Part 3: Sequence Optimization
3.4. The Codon Adaptation Index
Minimum free energy is not the only variable that can be optimized. After looking at what codons are used to code for amino acids, scientists noticed that some of them have higher translational efficacy than others. In other words, certain codons used in mRNA molecules get translated quickly than others, even if they are synonymous (i.e., code for the same amino acid). The Codon Adaptation Index (CAI) quantifies this ‘bias’ in translation for a given coding sequence.

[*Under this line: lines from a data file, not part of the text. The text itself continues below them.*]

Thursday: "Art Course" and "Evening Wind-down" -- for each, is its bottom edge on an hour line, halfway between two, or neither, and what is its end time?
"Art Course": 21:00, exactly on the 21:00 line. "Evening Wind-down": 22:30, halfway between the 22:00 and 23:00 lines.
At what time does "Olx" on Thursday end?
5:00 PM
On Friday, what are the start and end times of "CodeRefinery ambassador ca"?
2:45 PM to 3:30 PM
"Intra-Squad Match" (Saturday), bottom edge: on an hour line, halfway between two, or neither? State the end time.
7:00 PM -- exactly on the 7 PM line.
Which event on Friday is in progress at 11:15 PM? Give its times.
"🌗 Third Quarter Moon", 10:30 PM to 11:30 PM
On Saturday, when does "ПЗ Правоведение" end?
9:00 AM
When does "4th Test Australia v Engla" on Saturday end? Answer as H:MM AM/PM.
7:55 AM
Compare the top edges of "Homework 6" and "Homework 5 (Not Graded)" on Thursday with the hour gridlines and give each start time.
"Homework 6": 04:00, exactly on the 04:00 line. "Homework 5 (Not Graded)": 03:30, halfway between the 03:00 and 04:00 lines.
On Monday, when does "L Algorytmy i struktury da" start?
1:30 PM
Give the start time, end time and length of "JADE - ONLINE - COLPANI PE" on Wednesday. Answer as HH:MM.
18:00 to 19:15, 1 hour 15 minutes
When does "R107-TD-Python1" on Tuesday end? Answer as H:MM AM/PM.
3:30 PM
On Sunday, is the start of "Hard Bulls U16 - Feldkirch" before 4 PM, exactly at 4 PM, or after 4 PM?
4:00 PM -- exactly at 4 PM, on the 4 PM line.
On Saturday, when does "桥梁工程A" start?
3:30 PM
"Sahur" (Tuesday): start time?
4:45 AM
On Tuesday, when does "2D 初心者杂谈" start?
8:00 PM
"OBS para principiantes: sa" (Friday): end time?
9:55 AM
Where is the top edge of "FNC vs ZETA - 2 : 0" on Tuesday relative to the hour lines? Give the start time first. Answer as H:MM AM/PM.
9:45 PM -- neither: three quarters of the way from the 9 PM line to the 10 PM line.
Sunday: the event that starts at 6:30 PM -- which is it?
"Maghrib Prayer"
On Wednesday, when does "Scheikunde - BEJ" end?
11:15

To build this score, scientists used a reference set of highly expressed genes - genes that get transcribed and translated very often. For a given codon, its relative adaptiveness is the relative (normalized) frequency of that codon among synonymous codons in the reference set. The CAI of an mRNA sequence is then just the geometric mean of the relative adaptiveness of all its codons.
An ‘optimal’ codon usage for the host results in a score close to 1 and means the synonymous codon choice leads to as much transcription as possible. Values near 0 indicate poor adaptation and slower transcription. It’s quite impressive that CAI has very high predictive power, given that the formula does not say anything about the underlying mechanism leading to the speed boost, other than that each codon is translated independently.
Interestingly, we know that high CAI accelerates protein yield mainly by speeding up ribosomal elongation and reducing stalling/frameshifting - in other words, it makes the process of translation as efficient as it can be, which explains why it works. That said, CAI alone is not a good enough optimization metric, as it often produces unstructured, AU-rich mRNA molecules that degrade quickly.
The solution is to come up with an optimization goal that unifies MFE, which allows the mRNA to ‘stick around’ for longer (get degraded more slowly), with CAI, which allows mRNA to produce more proteins. This is exactly what Zhang et al. (2023) did by normalizing CAI to sequence length and subtracting it from MFE, obtaining a value that needs to be minimized. In other words, solutions to the problem should have a MFE that is as low as possible (lower energy leads to slower degradation) and a CAI that is as high as possible.
MFECAI(r) = MFE(r)-|r|/3 * lambda * CAI(r) The hyperparameter lambda controls how much weight is given to MFE vs. CAI. A value of 0 means we’re minimizing MFE alone, while using bigger and bigger values for lambda prioritizes maximizing CAI. The logarithmic scaling, as well as normalization by the codon sequence length, ensures that the two terms are dimensionally comparable.